Com exceção de um breve hiato em meados do século XVII, a monarquia britânica sobreviveu quase 1.000 anos.
Houve rixas familiares, rebeliões estranhas e até alguns regicidas.
Casas e dinastias iam e vinham, enquanto primos, irmãos ou netos às vezes tinham sucesso quando não havia nenhum filho ou filha sobrevivente – ou o verdadeiro herdeiro aparente era considerado inadequado.
Mas apesar de tudo, a tendência real prevaleceu. Carlos III pode atribuir seu direito à sucessão a Guilherme, o Conquistador – e tem a árvore genealógica para provar isso.
Essa consistência trouxe enormes benefícios. Desde que este país se tornou uma monarquia constitucional, o soberano é o símbolo definidor da unidade nacional.
Uma sucessão de monarcas tornou-se sinónimo de britanismo, governando com o consentimento do Parlamento, mas elevando-se acima da política partidária; Nossa herança, liberdade, cultura e lei.
Embora grande parte do resto do mundo tenha sido devastado pela revolução ao longo dos séculos XIX e XX, a Grã-Bretanha permaneceu um farol de estabilidade. E quando a tirania ameaçou as nossas liberdades, milhões lutaram voluntariamente pelo “Rei e pela Pátria”.
Com a prisão do irmão do rei e a completa desgraça, muitos sugerem um futuro sombrio para a monarquia.
A prisão de Andrew Mountbatten, de Windsor, visto aqui saindo de uma delegacia de polícia de Norfolk, põe em dúvida a estabilidade da monarquia.
King Charles estava participando do primeiro dia da London Fashion Week no dia da prisão de Andrew
Os republicanos clamam por um presidente eleito, mesmo quando aqueles que vêem mérito na instituição temem que a sua imagem possa ser manchada de forma irreparável.
É sem dúvida a crise real mais prejudicial numa geração, provavelmente desde a abdicação de 1936. Andrew Mountbatten-Windsor não só esteve envolvido em alegações infundadas de abuso sexual, como também enfrentou acusações de fuga de documentos confidenciais do governo enquanto era embaixador comercial do Reino Unido.
Sua prisão e interrogatório de 11 horas pela polícia por suspeita de má conduta em um cargo público foram sem precedentes para um membro da realeza e um dia de desprezo intolerável.
Seja inocente ou culpado, não há dúvida de que André envergonhou sua família.
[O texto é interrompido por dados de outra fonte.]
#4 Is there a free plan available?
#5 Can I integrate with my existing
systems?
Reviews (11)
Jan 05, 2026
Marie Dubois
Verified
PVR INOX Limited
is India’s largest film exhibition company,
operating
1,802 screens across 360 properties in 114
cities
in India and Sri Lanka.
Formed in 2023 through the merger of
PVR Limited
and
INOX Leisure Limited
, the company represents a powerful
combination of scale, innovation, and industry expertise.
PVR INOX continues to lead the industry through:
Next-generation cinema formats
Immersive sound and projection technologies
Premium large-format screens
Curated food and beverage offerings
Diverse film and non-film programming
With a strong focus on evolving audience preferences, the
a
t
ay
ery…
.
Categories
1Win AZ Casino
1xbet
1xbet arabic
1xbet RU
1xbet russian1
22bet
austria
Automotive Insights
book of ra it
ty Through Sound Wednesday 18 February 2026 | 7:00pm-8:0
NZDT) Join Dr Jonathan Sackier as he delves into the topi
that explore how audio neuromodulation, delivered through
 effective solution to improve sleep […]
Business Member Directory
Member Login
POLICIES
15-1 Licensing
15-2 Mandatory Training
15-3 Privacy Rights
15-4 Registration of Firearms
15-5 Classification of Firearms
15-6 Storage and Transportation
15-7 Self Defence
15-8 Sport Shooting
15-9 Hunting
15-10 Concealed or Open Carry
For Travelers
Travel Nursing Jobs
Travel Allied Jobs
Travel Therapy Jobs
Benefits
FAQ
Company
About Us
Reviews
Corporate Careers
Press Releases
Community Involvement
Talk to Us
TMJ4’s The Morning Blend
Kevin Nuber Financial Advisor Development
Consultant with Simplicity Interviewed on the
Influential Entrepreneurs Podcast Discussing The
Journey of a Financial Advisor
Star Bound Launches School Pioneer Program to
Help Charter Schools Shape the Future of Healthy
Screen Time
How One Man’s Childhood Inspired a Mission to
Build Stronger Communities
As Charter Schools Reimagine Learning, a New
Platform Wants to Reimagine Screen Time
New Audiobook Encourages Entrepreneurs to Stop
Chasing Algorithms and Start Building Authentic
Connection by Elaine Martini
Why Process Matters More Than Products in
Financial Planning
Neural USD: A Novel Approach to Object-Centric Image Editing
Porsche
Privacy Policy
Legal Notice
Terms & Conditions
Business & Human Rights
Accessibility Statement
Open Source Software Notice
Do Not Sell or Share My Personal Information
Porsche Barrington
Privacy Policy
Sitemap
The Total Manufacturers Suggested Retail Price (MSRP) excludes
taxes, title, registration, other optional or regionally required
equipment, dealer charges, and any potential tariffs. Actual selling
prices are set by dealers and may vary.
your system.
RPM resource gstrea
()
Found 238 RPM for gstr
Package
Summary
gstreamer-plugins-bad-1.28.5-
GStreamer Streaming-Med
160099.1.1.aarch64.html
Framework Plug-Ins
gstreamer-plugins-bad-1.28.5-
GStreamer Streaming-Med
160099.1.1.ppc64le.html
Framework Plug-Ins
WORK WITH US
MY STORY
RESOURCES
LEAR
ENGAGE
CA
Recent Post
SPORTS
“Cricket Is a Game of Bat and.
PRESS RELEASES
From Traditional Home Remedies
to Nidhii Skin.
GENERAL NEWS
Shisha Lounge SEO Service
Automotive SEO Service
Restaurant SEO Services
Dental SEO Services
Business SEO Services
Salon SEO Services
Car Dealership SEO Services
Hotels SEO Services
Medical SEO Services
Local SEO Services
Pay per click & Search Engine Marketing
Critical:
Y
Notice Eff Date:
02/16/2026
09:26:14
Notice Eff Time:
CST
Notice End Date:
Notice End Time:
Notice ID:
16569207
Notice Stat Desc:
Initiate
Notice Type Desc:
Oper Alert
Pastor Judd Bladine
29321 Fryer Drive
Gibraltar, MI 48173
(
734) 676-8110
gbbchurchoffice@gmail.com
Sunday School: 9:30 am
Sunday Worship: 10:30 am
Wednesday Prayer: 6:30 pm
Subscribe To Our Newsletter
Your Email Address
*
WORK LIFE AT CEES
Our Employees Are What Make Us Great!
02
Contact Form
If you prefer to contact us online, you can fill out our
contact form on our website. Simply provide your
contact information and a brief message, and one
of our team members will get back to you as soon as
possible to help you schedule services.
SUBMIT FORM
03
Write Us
Ele se permitiu envolver-se em um escândalo moral ao fazer amizade com o traficante sexual mais notório do mundo, Jeffrey Epstein.
Não importa o andamento da investigação, não há esperança de libertação pública para ele. A única honra que ele mantém é o seu lugar na linha de sucessão real. Isso também deve ser removido imediatamente.
A questão agora é se a monarquia conseguirá recuperar de um golpe tão doloroso no seu prestígio. Para todos nós, devemos esperar que a resposta seja sim.
A “empresa” deveria ter agido mais rapidamente para repudiar Andrew, admitir que ele se comportou de forma horrível e simpatizar com as vítimas de Epstein. Ainda há perguntas difíceis de responder.
Mas antes de desmantelar uma instituição que tem servido este país durante um milénio, temos de ver o que irá substituí-la. Qualquer que seja o partido que detenha o poder na altura – por mais escassa que seja a possibilidade de um presidente eleito. Será refém do destino!
Isso não quer dizer que a realeza possa se comportar como quiser. Eles devem ter integridade e ser motivados por um compromisso com o dever e serviço público.
O escândalo de Andrew, sem dúvida, manchou a reputação de sua família, mas com o núcleo de Charles, Camilla, William e Kate, a maioria das pessoas acredita que a monarquia está em boas mãos. No atual turbilhão de amargas políticas adversárias, o pensamento alternativo não é tolerado.